Throughout the ages, governments who had been directly confronted by both racism and ethnicity have hopelessly failed to find a solution.

King Shaka Zulu, the military genius, used his insight to build one of the most valiant nations in the Southern Hemisphere. But Shaka did not live to realise his ambition as it was cut short when he was murdered by his younger brothers in a coup in 1828.

Apartheid architects approached the problem by separating ethnic groups from one another by means of a policy called "divide and rule", thus unwittingly rubbing salt into the festering wound rather than curing it.

Out of 45 millions South Africans, Madiba did his share to try and resolve the ethnic problem. He went out to marry his flame Graca Machel, who does not belong to Madiba’s ethnic group. Cross-ethnic marriages conducted in Soweto, and so-called multiracial schools also help to solve this problem.

Needless to say, it is up to the government of the day and the peoples of South Africa to find a genuine solution to ethnic problem lest they remain unpatriotic for many generations to come. Ethnic groups should tolerate, respect and accept one another rather than ridicule and discriminate against one another.

South Africa belongs to all who live in it, blacks and whites.

References

Bekker, Simon. 1993. Ethnicity in Focus. Human Science research Council (HSRC). Indicator South Africa. University of Natal.

Brink, André. 1984. Writing in a State of Siege: Essays on Politics and Literature. New York: USA Summit Books.

Dlamini, Muzi. 1995. "Tribalism in Africa" in The African Global Experience. April 29/1995.
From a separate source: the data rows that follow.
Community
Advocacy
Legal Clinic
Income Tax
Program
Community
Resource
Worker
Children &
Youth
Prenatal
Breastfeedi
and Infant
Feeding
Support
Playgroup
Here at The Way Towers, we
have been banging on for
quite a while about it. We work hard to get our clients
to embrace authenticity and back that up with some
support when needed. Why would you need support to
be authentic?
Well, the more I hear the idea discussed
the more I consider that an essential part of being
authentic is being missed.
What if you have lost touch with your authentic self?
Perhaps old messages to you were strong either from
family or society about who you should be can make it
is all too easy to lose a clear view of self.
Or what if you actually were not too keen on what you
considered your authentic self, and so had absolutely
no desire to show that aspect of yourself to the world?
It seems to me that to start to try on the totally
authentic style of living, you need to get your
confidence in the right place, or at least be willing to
Chivhu, Mafia. Source: Asia Africa Intelligence Wire Publication Date: 08-AUG-02.
(In South Africa, they now call it the "Xhosa Nostra", the dominance of Thabo Mbeki's government by the Cape-based Xhosas, one of the largest tribes in that country. Those who propound the theory of the "Xhosa Nostra" say Nelson Mandela, independent South Africa's first president, is Xhosa; so is his successor Mbeki.)

Doob, Leonard.W. 1964. Patriotism and Nationalism. Their Psychological Foundations. New Haven and London: Yale University Press.
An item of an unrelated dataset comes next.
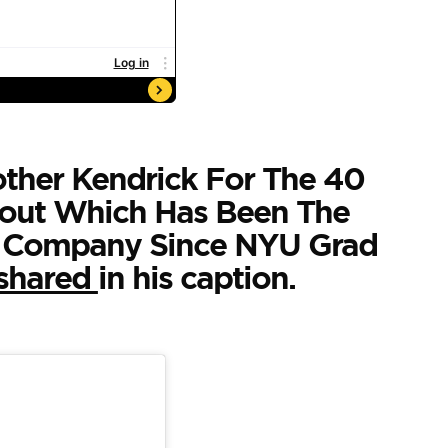
ther Kendrick For The 40
out Which Has Been The
 Company Since NYU Grad
shared
in his caption.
Falola, Toyin. 2000. Nationalism and African Intellectuals. New York: University of Rochester Press.

Frankl, E Victor. 2004. Man's Search for Meaning. Parktown South Africa: Random House Publishers.
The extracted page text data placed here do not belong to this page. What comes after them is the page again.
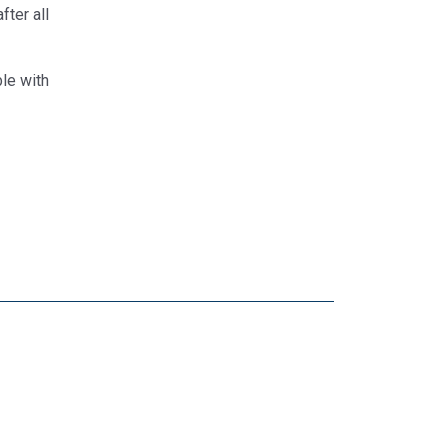
fter all
le with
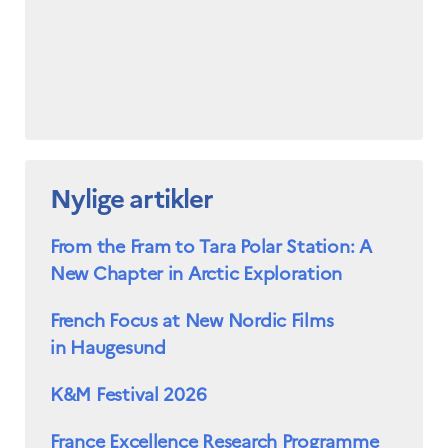
Nylige artikler
From the Fram to Tara Polar Station: A
New Chapter in Arctic Exploration
French Focus at New Nordic Films
in Haugesund
K&M Festival 2026
France Excellence Research Programme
Isabirye, Stephen. 1995. "Tribalism in Africa" in The African Global Experience. April 29/1995.

Jeffrey, Anthea. 1997. The Natal Story: 16 Years of Conflict. Johannesburg: South African Institute of Race Relations.

Zegeye, A, I Liebenberg, G Houston. 2003. "Resisting ethnicity from above: Social identities and the deepening of Democracy in South Africa", in Y. Muthien et al (eds). Democracy and Governance Review, Vol 1.